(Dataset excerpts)
■ ■ ■
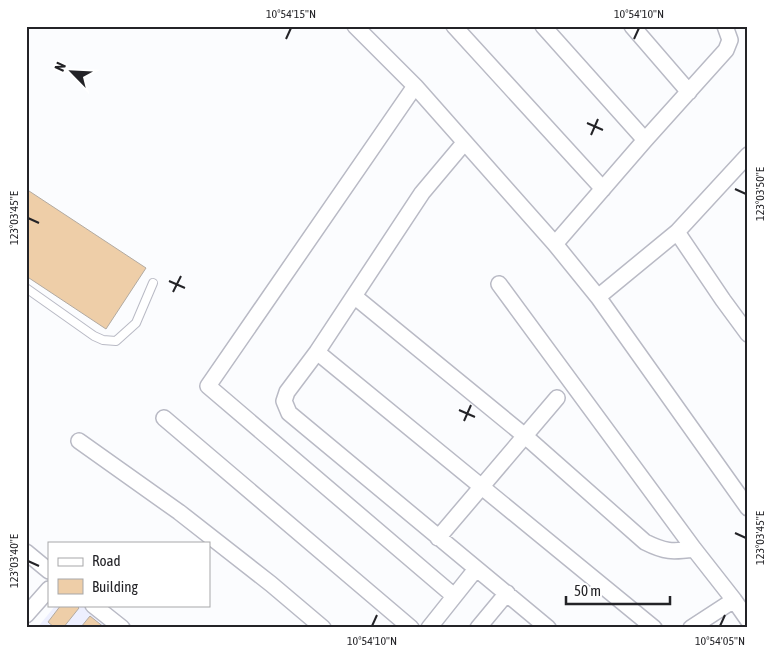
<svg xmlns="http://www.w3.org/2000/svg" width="774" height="654" font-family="'Asap Condensed',sans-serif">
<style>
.built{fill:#edeffe}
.building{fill:#eecea8;stroke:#b2aaa1}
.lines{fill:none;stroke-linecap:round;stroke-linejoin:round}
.service-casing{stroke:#b9bac5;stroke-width:10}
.minor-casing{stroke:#b9bac5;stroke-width:18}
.service{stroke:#fff;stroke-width:8}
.minor{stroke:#fff;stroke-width:15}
.ticks{fill:none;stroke:#232327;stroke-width:2}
.neatline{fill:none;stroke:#232327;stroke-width:2}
.ticks-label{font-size:12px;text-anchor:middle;fill:#232327}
</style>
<rect width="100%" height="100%" fill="#fbfcfe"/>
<path class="built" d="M56 605H83L112 628H37Z"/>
<path class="building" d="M26 189 146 268 106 329 26 276Z
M61 605H76L79 608 63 628H55L48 622Z
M90 616 105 628 81 627Z"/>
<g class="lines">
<defs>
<path id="service" d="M26 288 94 336 103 340 116 341 136 323 153 283"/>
<path id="minor" d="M355 26 415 86 555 244 598 297 748 508
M454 26 603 189
M543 26 645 140
M632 26 689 92
M415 86 208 386 454 596
M464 143 422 193 317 352 287 392 284 401 289 413 548 628
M677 232 723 300 748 334
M555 244 645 140 726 50 730 40 725 26
M499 284 694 549 734 600 691 628
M354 296 525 436 645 542C665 552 672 552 694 549
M598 297 677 232 748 155
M317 352 654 628
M164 418 411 628
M79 441 179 512 271 584 323 628
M438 538 557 398
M26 552 49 571
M734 600 748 620
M93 605 122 628
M26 615 49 589
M429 628 476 569
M478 628 507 593"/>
</defs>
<use href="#service" class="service-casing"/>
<use href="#minor" class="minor-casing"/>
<use href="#service" class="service"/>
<use href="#minor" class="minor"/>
</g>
<path class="ticks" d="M286 39 291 28M634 39 639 28M587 123 603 130M591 135 598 119M735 189 746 194M28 218 39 223M169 281 185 288M173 292 181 276M459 410 475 417M464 421 471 405M735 533 746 538M28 561 39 566M372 626 377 615M720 626 725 615"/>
<rect width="774" height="654" fill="none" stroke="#ffffff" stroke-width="55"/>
<rect x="48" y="542" width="162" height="65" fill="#ffffff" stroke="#a7a7a9"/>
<rect x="58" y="558" width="25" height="8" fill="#ffffff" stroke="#a7a7a9"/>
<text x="92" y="566" font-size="15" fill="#232327">Road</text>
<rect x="58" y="579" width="25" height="15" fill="#eecea8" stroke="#a7a7a9"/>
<text x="92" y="592" font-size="15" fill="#232327">Building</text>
<g transform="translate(72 72) rotate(294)" stroke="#ffffff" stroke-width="4" paint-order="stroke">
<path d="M0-4L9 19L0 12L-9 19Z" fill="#232327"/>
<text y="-8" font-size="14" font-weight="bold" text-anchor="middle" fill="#232327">N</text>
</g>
<path d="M566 596v8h104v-8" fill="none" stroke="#232327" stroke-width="2.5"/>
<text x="574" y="596" font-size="15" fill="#232327" stroke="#ffffff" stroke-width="4" paint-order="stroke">50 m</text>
<rect x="28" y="28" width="718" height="598" class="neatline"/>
<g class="ticks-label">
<text x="291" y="18">10°54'15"N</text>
<text x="639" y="18">10°54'10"N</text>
<text transform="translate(760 194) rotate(-90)" y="4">123°03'50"E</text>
<text transform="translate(14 218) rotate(-90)" y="4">123°03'45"E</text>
<text transform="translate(760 538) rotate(-90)" y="4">123°03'45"E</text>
<text transform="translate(14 561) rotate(-90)" y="4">123°03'40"E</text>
<text x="372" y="645">10°54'10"N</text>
<text x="720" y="645">10°54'05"N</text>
</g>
</svg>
■ ■ ■
### Brief
Could you reproduce the records above exactly, leaving out every picture?

### Written response
<svg xmlns="http://www.w3.org/2000/svg" width="774" height="654" font-family="'Asap Condensed',sans-serif">
<style>
.built{fill:#edeffe}
.building{fill:#eecea8;stroke:#b2aaa1}
.lines{fill:none;stroke-linecap:round;stroke-linejoin:round}
.service-casing{stroke:#b9bac5;stroke-width:10}
.minor-casing{stroke:#b9bac5;stroke-width:18}
.service{stroke:#fff;stroke-width:8}
.minor{stroke:#fff;stroke-width:15}
.ticks{fill:none;stroke:#232327;stroke-width:2}
.neatline{fill:none;stroke:#232327;stroke-width:2}
.ticks-label{font-size:12px;text-anchor:middle;fill:#232327}
</style>
<rect width="100%" height="100%" fill="#fbfcfe"/>
<path class="built" d="M56 605H83L112 628H37Z"/>
<path class="building" d="M26 189 146 268 106 329 26 276Z
M61 605H76L79 608 63 628H55L48 622Z
M90 616 105 628 81 627Z"/>
<g class="lines">
<defs>
<path id="service" d="M26 288 94 336 103 340 116 341 136 323 153 283"/>
<path id="minor" d="M355 26 415 86 555 244 598 297 748 508
M454 26 603 189
M543 26 645 140
M632 26 689 92
M415 86 208 386 454 596
M464 143 422 193 317 352 287 392 284 401 289 413 548 628
M677 232 723 300 748 334
M555 244 645 140 726 50 730 40 725 26
M499 284 694 549 734 600 691 628
M354 296 525 436 645 542C665 552 672 552 694 549
M598 297 677 232 748 155
M317 352 654 628
M164 418 411 628
M79 441 179 512 271 584 323 628
M438 538 557 398
M26 552 49 571
M734 600 748 620
M93 605 122 628
M26 615 49 589
M429 628 476 569
M478 628 507 593"/>
</defs>
<use href="#service" class="service-casing"/>
<use href="#minor" class="minor-casing"/>
<use href="#service" class="service"/>
<use href="#minor" class="minor"/>
</g>
<path class="ticks" d="M286 39 291 28M634 39 639 28M587 123 603 130M591 135 598 119M735 189 746 194M28 218 39 223M169 281 185 288M173 292 181 276M459 410 475 417M464 421 471 405M735 533 746 538M28 561 39 566M372 626 377 615M720 626 725 615"/>
<rect width="774" height="654" fill="none" stroke="#ffffff" stroke-width="55"/>
<rect x="48" y="542" width="162" height="65" fill="#ffffff" stroke="#a7a7a9"/>
<rect x="58" y="558" width="25" height="8" fill="#ffffff" stroke="#a7a7a9"/>
<text x="92" y="566" font-size="15" fill="#232327">Road</text>
<rect x="58" y="579" width="25" height="15" fill="#eecea8" stroke="#a7a7a9"/>
<text x="92" y="592" font-size="15" fill="#232327">Building</text>
<g transform="translate(72 72) rotate(294)" stroke="#ffffff" stroke-width="4" paint-order="stroke">
<path d="M0-4L9 19L0 12L-9 19Z" fill="#232327"/>
<text y="-8" font-size="14" font-weight="bold" text-anchor="middle" fill="#232327">N</text>
</g>
<path d="M566 596v8h104v-8" fill="none" stroke="#232327" stroke-width="2.5"/>
<text x="574" y="596" font-size="15" fill="#232327" stroke="#ffffff" stroke-width="4" paint-order="stroke">50 m</text>
<rect x="28" y="28" width="718" height="598" class="neatline"/>
<g class="ticks-label">
<text x="291" y="18">10°54'15"N</text>
<text x="639" y="18">10°54'10"N</text>
<text transform="translate(760 194) rotate(-90)" y="4">123°03'50"E</text>
<text transform="translate(14 218) rotate(-90)" y="4">123°03'45"E</text>
<text transform="translate(760 538) rotate(-90)" y="4">123°03'45"E</text>
<text transform="translate(14 561) rotate(-90)" y="4">123°03'40"E</text>
<text x="372" y="645">10°54'10"N</text>
<text x="720" y="645">10°54'05"N</text>
</g>
</svg>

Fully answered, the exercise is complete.